The digital production process emulated the way that a garment comes together physically, with the Labs team translating LaCertosa’s designs into patterns that would join together in a 3D shape. “We weren’t physically together, so I couldn’t make patterns for them,” says LaCertosa. She provided the team with references—“We use very specific terminology in fashion,” she adds—and connected with them over calls to suggest any changes that needed to be made. “It’s the same process you’d have by physically meeting in a factory,” says LaCertosa. “We followed that same production flow, but virtually—and it was quite smooth.”
Just like a physical garment, the 3D one is made from two-dimensional patterns.
This process gave the team the chance to test the new value chain mapped out in their previous report—a fashion cycle transformed by new technologies. “It speaks to how we do things. We have so much expertise across our teams, and it’s about trusting each other and knowing what someone doesn’t have and needs,” says Eichhorn. “There’s an understanding that all these things feed into one another, from design to production to the end-consumer, so it’s natural for the Monks to work together in an integrated way.”

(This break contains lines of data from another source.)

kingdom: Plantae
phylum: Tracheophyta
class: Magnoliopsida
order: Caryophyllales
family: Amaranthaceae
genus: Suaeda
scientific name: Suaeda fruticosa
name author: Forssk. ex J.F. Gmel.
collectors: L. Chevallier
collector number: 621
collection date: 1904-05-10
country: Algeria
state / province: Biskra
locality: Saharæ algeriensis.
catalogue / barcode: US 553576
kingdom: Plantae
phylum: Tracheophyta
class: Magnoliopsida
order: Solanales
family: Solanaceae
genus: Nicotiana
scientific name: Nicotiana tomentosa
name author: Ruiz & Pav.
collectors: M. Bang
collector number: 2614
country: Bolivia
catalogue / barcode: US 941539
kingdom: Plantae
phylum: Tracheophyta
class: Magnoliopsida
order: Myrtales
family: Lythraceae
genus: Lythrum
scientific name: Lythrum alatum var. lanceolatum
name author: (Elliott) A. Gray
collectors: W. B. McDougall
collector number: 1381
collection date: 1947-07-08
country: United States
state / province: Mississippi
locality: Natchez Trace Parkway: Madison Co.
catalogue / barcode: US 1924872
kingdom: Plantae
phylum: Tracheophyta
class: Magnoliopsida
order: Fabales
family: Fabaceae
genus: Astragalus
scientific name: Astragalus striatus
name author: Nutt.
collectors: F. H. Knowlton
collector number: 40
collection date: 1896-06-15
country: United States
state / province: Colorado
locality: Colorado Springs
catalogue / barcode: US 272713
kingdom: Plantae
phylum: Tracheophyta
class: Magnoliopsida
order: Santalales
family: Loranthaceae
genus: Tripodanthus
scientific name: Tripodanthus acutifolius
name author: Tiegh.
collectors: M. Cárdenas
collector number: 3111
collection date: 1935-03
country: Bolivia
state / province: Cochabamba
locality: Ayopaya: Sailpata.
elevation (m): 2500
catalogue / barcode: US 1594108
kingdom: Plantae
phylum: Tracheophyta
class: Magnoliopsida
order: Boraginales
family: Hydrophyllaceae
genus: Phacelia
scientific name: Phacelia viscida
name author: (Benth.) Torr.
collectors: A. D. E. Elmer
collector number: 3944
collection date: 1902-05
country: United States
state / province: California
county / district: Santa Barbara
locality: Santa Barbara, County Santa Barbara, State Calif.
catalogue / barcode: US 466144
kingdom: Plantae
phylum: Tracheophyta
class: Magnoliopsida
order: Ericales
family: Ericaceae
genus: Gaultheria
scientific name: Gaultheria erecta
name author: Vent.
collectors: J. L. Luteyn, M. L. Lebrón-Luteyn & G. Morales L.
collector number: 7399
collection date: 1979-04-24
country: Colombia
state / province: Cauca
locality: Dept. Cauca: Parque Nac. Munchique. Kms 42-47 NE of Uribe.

Translating Inspiration into Tactile Experiences
The technology prototyped by Labs is more than just a tool for trying on clothes digitally—it also opens up sophisticated forms of storytelling. The inspiration behind LaCertosa’s design hearkens back to the Greek island of Chios, her family’s homeland. Among the island’s most famous stories is that of the Ottoman invasion of Anavatos, a fortress-like village high up in the mountains. As the Ottomans stormed the village, the women made a drastic sacrifice to avoid falling into a life of slavery: they jumped from the cliffs to their deaths and were regarded as heroes by the locals.
Elements of this story come to life in the details of LaCertosa’s design. Its silhouette takes inspiration from traditional Greek garb worn in the War of Independence, while ruffles climb up the shoulder to evoke ascension (“Anavatos” translates to “ascendable” or “climbable”). Worry beads made from resin produced by the mastic tree, which is most prevalent on the island, become shank buttons adorning the garment.
While it’s not unique for a piece of clothing to tell a tale, such stories are seldom shared with consumers. “Designers love telling their stories and sharing how they pull inspiration,” says LaCertosa. “Now, you have more opportunities to let people get to know the garment and learn more. Even small details incorporated through sound and animation could have a great effect.”
On that note, Guajardo continues to experiment with the prototype by adding different visual effects that make the try-on experience more unique, immersive and emotionally engaging. “I’m fascinated that you can mix different techniques that we use with lenses,” he says. “I’m using particles and segmentation to test different atmospheric effects.”
So, while some may use full-body tracking and 3D technology to show how a garment looks on their body, others might wield virtualization to tell feature-rich, emotionally driven narratives. From production to the consumer experience, digital’s unique ability to convey the inspiration behind a design and immerse people within the world of the brand continues to grow—and the team is keen to see where that takes the industry next.